Friday, April 23, 2010

EATING BLOOD AND LOVING IT

Many years ago, in the era prior to cell phones, microwave ovens and color TV, I used to help my mother kasher meat. If that sounds odd to you because, you might reason, isn’t meat just kosher once you buy it, the answer is it is, but that’s because today it has already been soaked and salted. Not so in the 1950’s. Back then, you would wash off the meat, submerge it in tepid water for half-an-hour, remove it and cover it generously with kosher salt, both sides, replace the meat on a perforated board, propped up at about a 20 degree angle, and let it sit there for one hour.

The whole purpose of these actions was to drain it of all blood, for as we learn in the Torah—

 
Lo tokhlu al hadam…Don’t eat anything with its blood… (Leviticus 19:26a)


The blood is regarded as the life of the animal and we dare not consume the flesh with the life intact.

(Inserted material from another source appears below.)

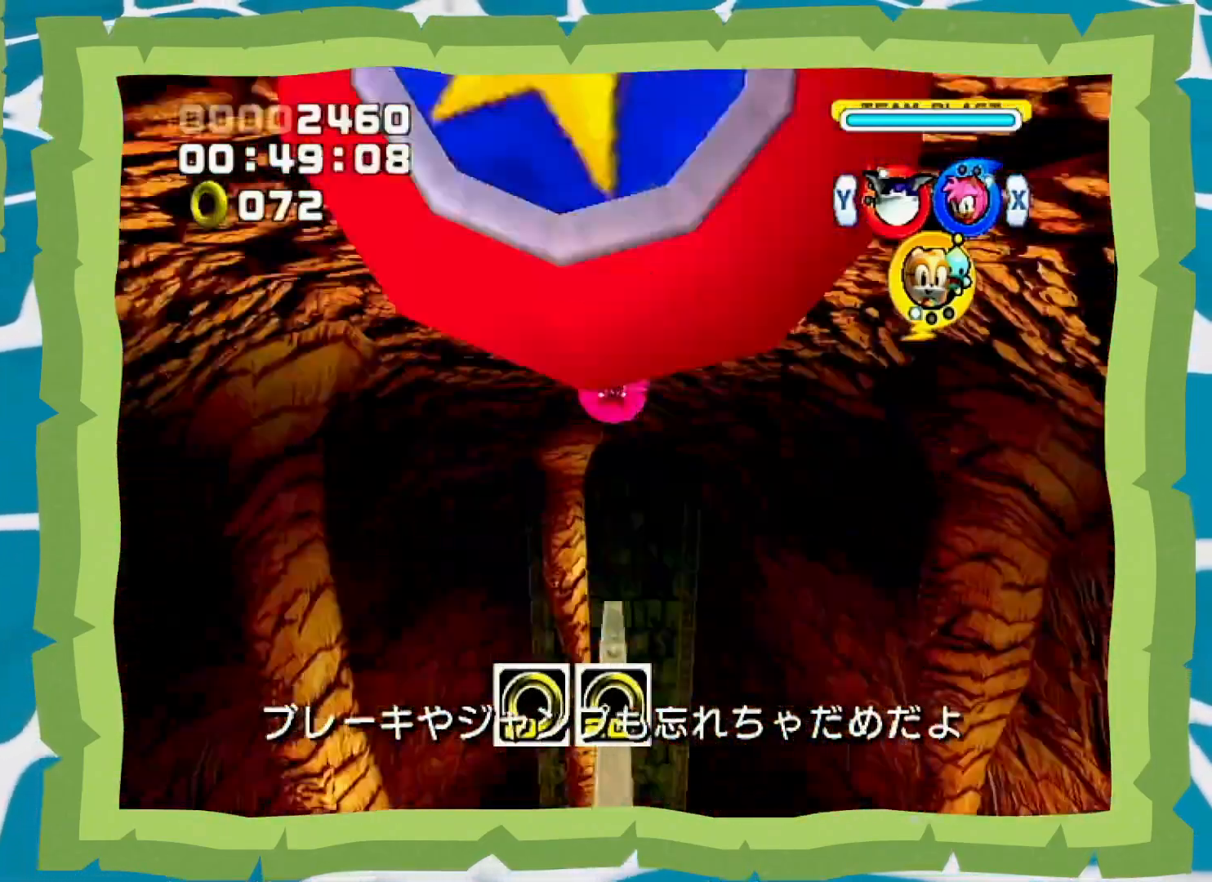
{"buttons": [], "left_stick": "up", "right_stick": "center", "events": []}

The respect that Judaism nurtures for life is famous. These seemingly simple rituals point to bigger ideas that make a difference in how we live. In respecting life as we do, Jews should never turn their heads away from another person’s pain, or take animal life viciously, or treat subjects like abortion or euthanasia lightly, and so forth. And actually, the whole issue of rumors and whether we become accessories to their distribution also falls into the category of not eating blood. Rumors which kill others emotionally and spiritually, and could kill others even physically, should never be spread by anyone, especially Jews.

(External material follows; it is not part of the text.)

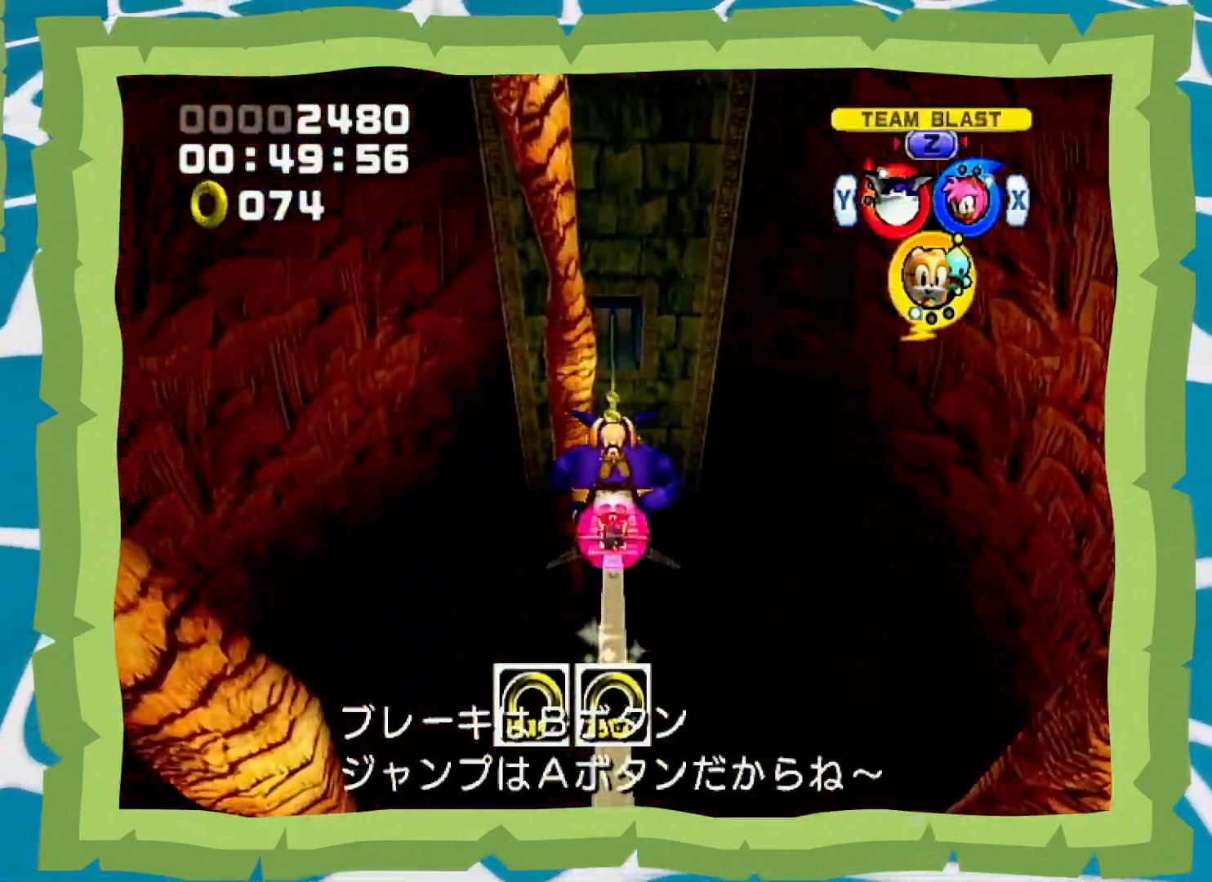
{"buttons": [], "left_stick": "up", "right_stick": "center", "events": []}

So here’s something to think about. The next time you receive an e-mail about someone who has been mistreated or hurt, a university that has made some outrageous decision, a country that has become particularly abusive, take a look at that e-mail and ask yourself a few questions:

Do you know who wrote this?
Do you know if it was ever distributed in a reputable publication?
Is it dated?
Are its claims substantiated by references to established research volumes?

If your answers are “No” to any one of the above questions, chances are someone has just sent you a slanderous, defamatory, piece of gossip, based on nothing except the author’s prejudices. Material like this is designed to spill blood, an individual’s or an institution’s. It makes no difference—the intent is murderous and the author wants you to eat the blood.

Don’t do it. Take the article, submerge it in your trash file, and don’t send it on to anyone else. Unless you can yourself verify the truth of that article, in distributing it, you become an accomplice to an immoral act and violate the Torah’s prohibition against eating blood.